A life-affirming new hostage comedy at the Park Theatre empowers older women and shows us what’s Beneath The Blue Rinse.
Upon taking a seat at the Park Theatre to watch KEPOW! Theatre and Veritas Theatre Company’s Beneath The Blue Rinse, you might be duped into thinking that you’re about to watch a genteel, rather dull piece about knitting grannies drinking tea. Felix Waters’ simple, but effective set lulls you into the same false sense of security experienced by the play’s antagonist. Here are your grandmother’s beloved china ornaments, a 1970s rug and those white chair covers, which after some thorough Googling turn out to be called “antimacassars”. But beneath this blue rinse is something else altogether.
Move aside, Mrs Overall, Mrs Parkins is in town! Believably played with utter delight in her eyes by Marlene Sidaway, Flora Parkins goes head to head with Kevin Tomlinson’s Simon, a 21st Century Del Boy, in true Reservoir Dogs style. And there’s musical numbers to match. Sidaway’s Mrs Parkins is no elderly,batty laughing stock, but a whip-smart, vibrant, sexy and hilarious badass – who just happens to be “of a certain age”.
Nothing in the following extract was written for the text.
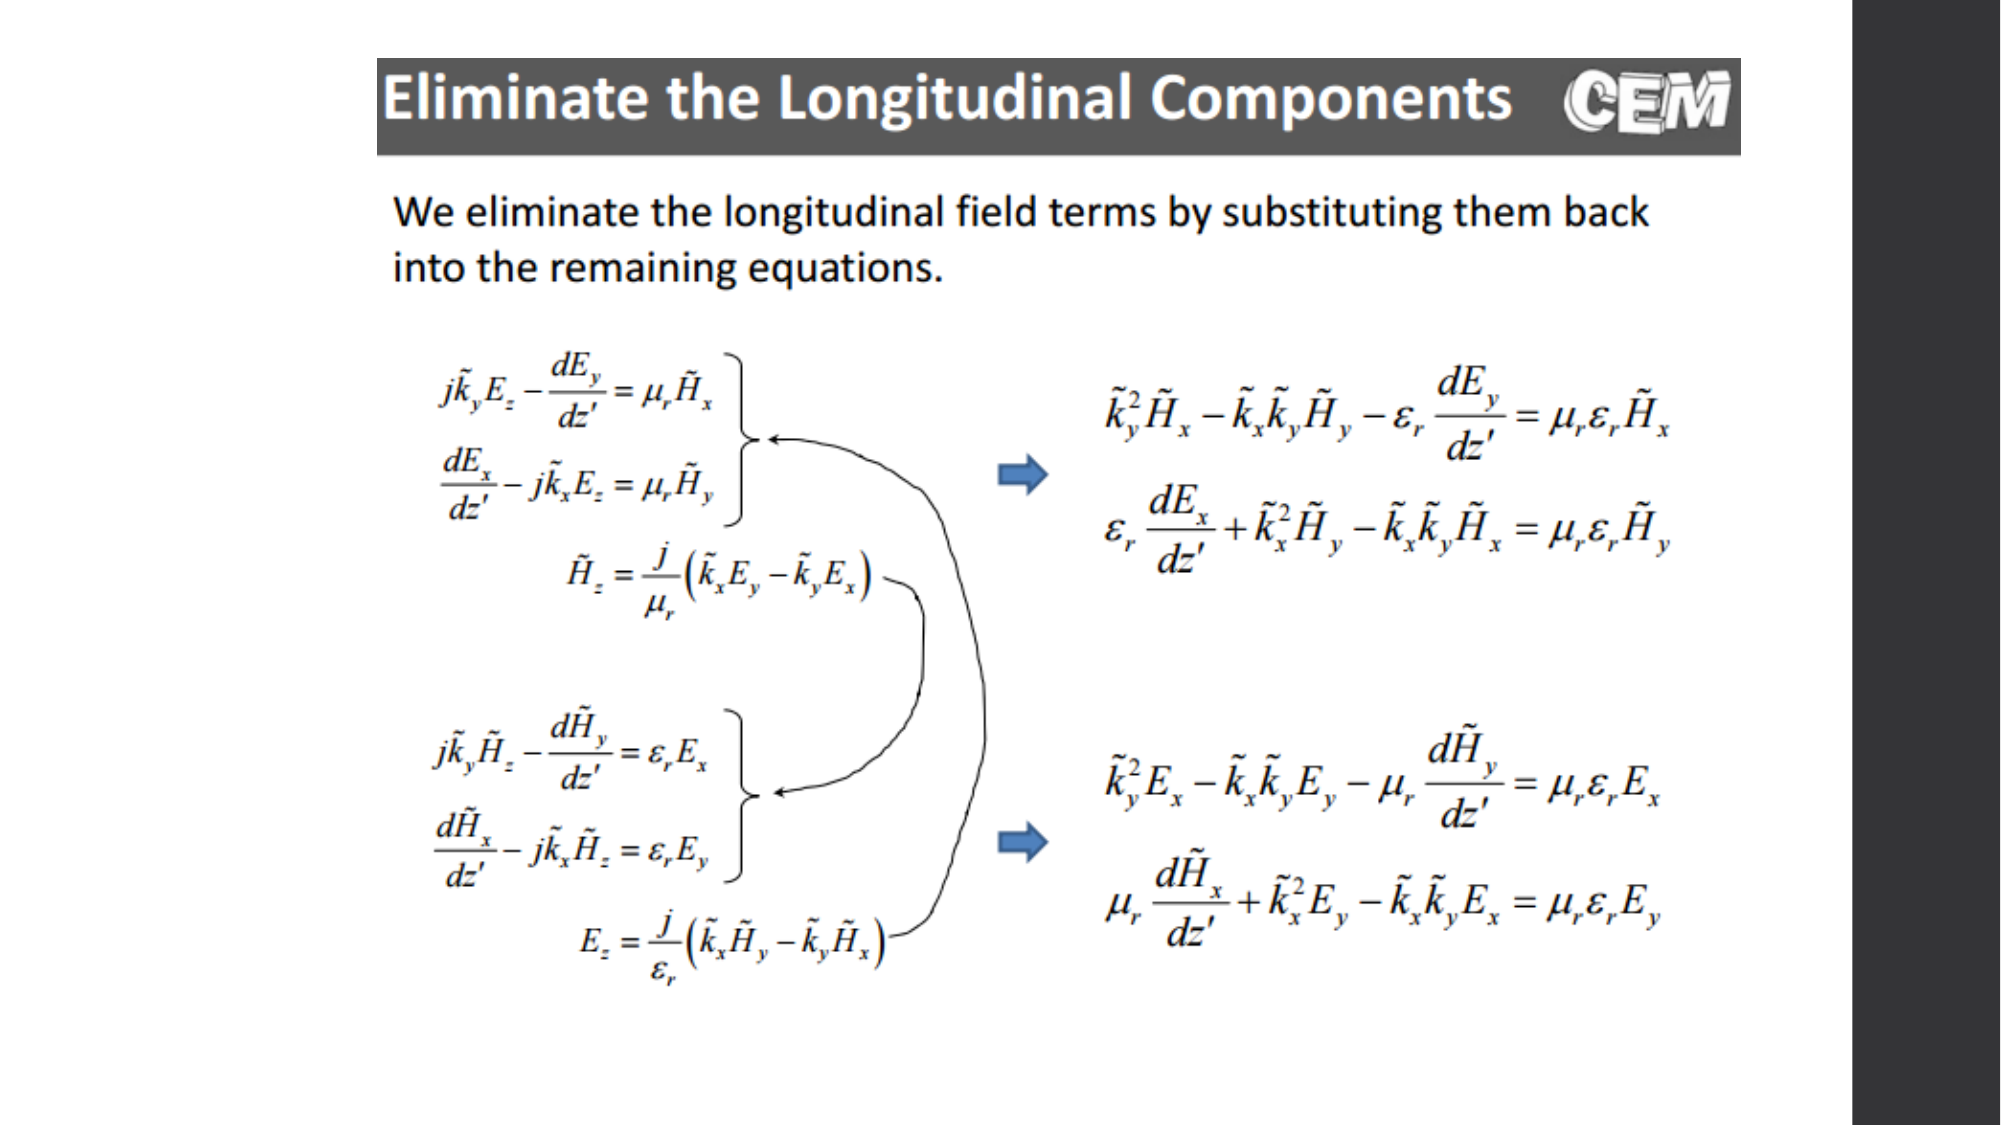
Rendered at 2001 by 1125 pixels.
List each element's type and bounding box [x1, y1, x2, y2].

picture [377, 57, 1741, 1041]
There are audible gasps from the audience as Simon’s attempts to patronise Mrs Parkins fall flat, and whoops and applause as Sidaway strips down to sexy lingerie while changing from her “old lady in beige” disguise into a rather more firey and fetching red number. She explains her participation in an underground terrorist organisation, taking down those who prey on the elderly and vulnerable one by one.
Bursting into the second half of Beneath the Blue Rinse, Ian Redford’s George is a rather more reluctant terrorist, grounding proceedings back in reality and allowing the high-stakes drama to resolve in a satisfying way without sacrificing the humanity of our heroes.
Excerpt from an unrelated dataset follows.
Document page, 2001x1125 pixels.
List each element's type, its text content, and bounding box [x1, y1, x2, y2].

A few brief moments of Sidaway acknowledging the audience, in this otherwise naturalistically staged drama, took me a little out of the theatrical spell – and I do rather wish she’d had the last triumphant line of the show, rather than ending on a joke which fell a little flat. But, with laugh-out-loud one-liners and innuendo a-plenty, this is a great night out, joyfully tearing apart stereotypes about the elderly and reminding us to look for the human being Beneath the Blue Rinse.